* **Problem requirements**
Give all of the data again exactly as written, omitting every image.

* **Available data**
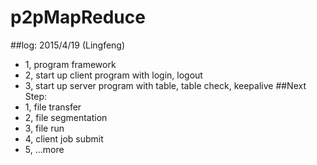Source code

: # p2pMapReduce
##log: 2015/4/19 (Lingfeng)
- 1, program framework
- 2, start up client program with login, logout
- 3, start up server program with table, table check, keepalive
##Next Step:
- 1, file transfer
- 2, file segmentation
- 3, file run 
- 4, client job submit
- 5, ...more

* **Result for this exercise**
Source code

: # p2pMapReduce
##log: 2015/4/19 (Lingfeng)
- 1, program framework
- 2, start up client program with login, logout
- 3, start up server program with table, table check, keepalive
##Next Step:
- 1, file transfer
- 2, file segmentation
- 3, file run 
- 4, client job submit
- 5, ...more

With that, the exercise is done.